Finland, home to Nokia – one of Huawei’s main rival suppliers, has taken a more balanced approach to the 5G debate, focusing on network security rather than banning vendors based on their country of origin. Finland’s parliament has approved a law that would allow authorities to ban the use of telecom network equipment when they have “serious grounds for suspecting that the use of the device endangers national security or national defense.” The new law only applies to the critical parts of the network but the provisions can be applied retroactively. The EU’s Agency for Cybersecurity (ENISA) has issued new guidelines on telecom network security for national authorities and operators incorporating the elements from the new European Electronics Communications Code, and the latest recommendations on 5G network security.

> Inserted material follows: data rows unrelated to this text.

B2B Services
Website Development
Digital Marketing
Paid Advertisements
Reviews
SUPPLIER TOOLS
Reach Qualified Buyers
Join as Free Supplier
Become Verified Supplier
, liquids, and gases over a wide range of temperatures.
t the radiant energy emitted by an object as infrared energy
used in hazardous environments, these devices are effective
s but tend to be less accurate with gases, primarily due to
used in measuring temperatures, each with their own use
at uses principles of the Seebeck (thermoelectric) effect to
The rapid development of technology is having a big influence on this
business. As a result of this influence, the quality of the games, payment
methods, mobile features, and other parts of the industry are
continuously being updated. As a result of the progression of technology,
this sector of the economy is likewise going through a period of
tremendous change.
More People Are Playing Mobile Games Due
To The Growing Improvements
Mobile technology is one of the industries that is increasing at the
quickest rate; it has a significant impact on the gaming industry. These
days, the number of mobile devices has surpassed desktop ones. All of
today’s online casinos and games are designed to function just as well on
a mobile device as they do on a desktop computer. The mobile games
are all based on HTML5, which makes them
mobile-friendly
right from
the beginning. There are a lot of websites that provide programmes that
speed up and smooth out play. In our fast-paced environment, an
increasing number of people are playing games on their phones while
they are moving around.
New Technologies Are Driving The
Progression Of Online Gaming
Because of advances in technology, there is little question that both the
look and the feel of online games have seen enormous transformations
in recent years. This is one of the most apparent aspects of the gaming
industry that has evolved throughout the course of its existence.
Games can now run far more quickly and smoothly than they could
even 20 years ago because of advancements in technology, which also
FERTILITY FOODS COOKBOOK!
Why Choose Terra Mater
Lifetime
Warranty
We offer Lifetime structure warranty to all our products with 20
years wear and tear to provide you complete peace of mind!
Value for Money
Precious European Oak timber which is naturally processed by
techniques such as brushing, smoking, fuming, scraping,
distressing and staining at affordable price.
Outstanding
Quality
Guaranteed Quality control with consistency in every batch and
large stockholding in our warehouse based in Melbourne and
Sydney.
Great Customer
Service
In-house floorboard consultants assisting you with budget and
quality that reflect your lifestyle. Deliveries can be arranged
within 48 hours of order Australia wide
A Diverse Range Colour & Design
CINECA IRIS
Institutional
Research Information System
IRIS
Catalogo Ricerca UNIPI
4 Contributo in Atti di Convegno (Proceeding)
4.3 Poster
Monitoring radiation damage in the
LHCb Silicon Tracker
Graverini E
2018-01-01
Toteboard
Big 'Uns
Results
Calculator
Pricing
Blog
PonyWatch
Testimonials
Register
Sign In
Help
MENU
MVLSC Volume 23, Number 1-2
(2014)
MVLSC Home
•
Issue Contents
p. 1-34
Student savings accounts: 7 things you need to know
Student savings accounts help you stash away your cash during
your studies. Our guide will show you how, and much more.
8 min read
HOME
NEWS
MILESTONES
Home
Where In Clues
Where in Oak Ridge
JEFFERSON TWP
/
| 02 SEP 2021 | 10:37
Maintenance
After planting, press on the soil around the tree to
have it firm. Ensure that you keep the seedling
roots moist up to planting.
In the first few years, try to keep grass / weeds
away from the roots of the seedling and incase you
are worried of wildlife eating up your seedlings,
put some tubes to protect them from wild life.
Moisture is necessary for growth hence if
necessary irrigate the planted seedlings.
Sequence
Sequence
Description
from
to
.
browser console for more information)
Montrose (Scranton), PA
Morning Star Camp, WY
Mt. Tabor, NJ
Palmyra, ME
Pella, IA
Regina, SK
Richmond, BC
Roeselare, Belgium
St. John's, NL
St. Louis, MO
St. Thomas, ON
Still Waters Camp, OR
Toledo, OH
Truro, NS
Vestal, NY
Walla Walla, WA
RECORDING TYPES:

Worried about the lack of vendor diversity in the 5G, the UK government has assembled a task force to advise on diversifying the UK’s telecoms supply chain and reduce reliance on a few vendors. In July the government reversed a plan to let Huawei be a controlled 5G supplier, instead ordering Huawei equipment to be stripped out of the country’s 5G networks by 2027. The decision has left the UK reliant on just two mobile access network equipment suppliers – Nokia and Ericsson. As the 5G Diversification Strategy published last month notes, this outcome “represents an intolerable resilience risk and absent intervention it is unlikely that the market will diversify.” In an interview with the Guardian, Victor Zhang, the vice-president of Huawei, has urged the UK to revisit the ban which he labelled a political decision driven by geopolitical conflict and the trade war between the US and China rather than cybersecurity concerns.
As this happens, O-RAN, the attempt to define a nonproprietary interface to the radio access network, is gaining traction as an idea if not as an operational reality. Several new companies have joined the O-RAN alliance and it is being touted by many of Huawei’s opponents and competitors as a solution to its dominance. O-RAN adopts the same strategy as prior U.S. efforts to unbundle the components of the telephone system to facilitate competition with the AT&T monopoly. The open-architecture model would allow competing vendors to enter the market for specific network components rather than having to compete with Huawei end to end. U.S. experience with telecom unbundling achieved mixed results; unbundling terminal equipment was a total success, long distance unbundling was successful but required heavy regulatory intervention to facilitate equal access to the local exchange, and attempts to fully unbundle the local network did not achieve much success.